**What to work on**
The required output is all lines below that contain the word "none".

**Data under study**
------------------------------------------------

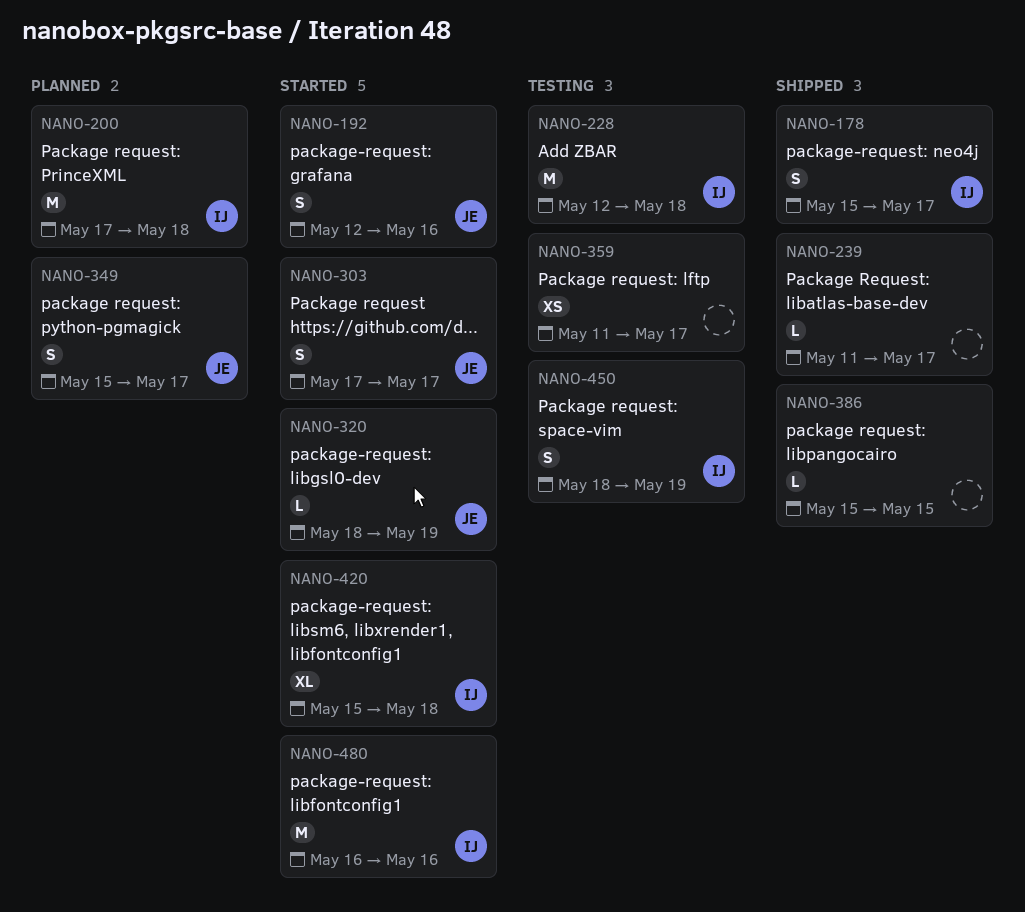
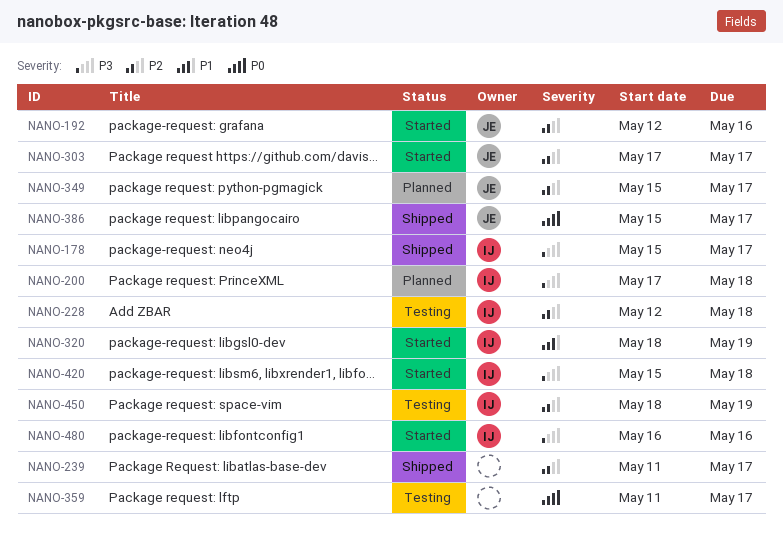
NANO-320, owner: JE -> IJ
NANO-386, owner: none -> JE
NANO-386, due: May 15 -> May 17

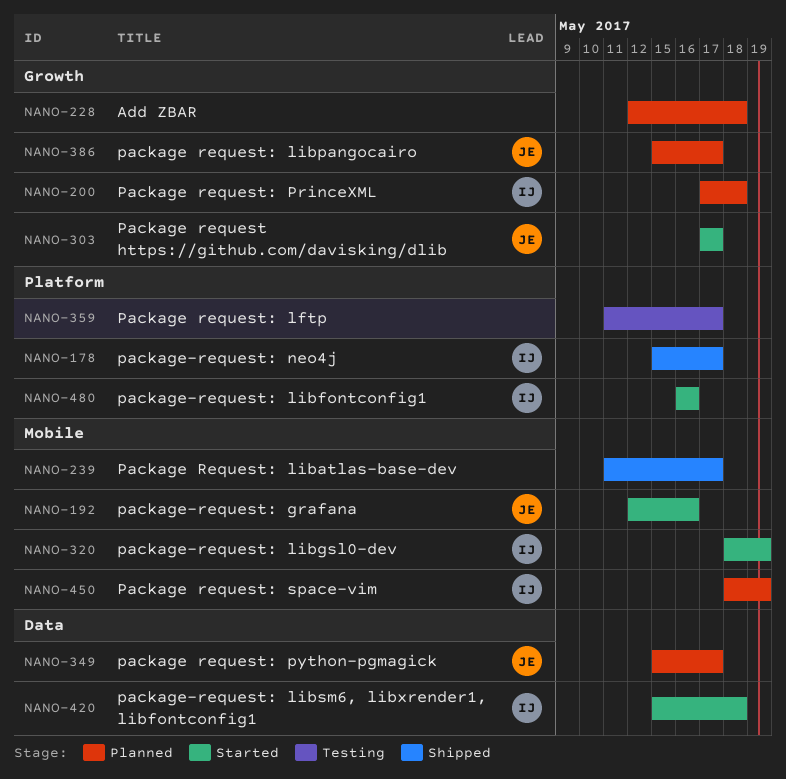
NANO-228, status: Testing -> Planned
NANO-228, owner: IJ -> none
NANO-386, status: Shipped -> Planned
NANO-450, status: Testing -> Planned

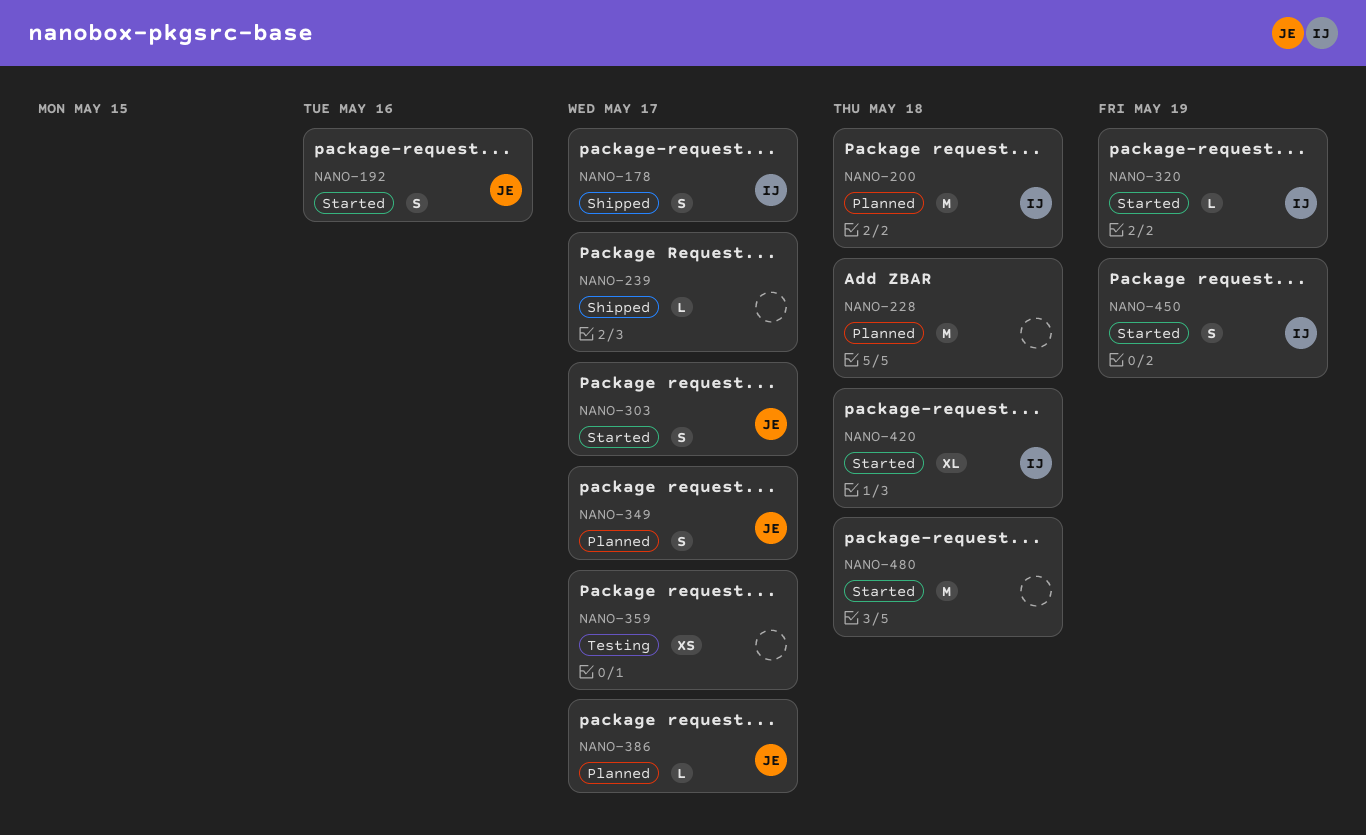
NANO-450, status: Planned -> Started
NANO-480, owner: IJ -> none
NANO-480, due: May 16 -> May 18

------------------------------------------------

**Answer space**
NANO-386, owner: none -> JE
NANO-228, owner: IJ -> none
NANO-480, owner: IJ -> none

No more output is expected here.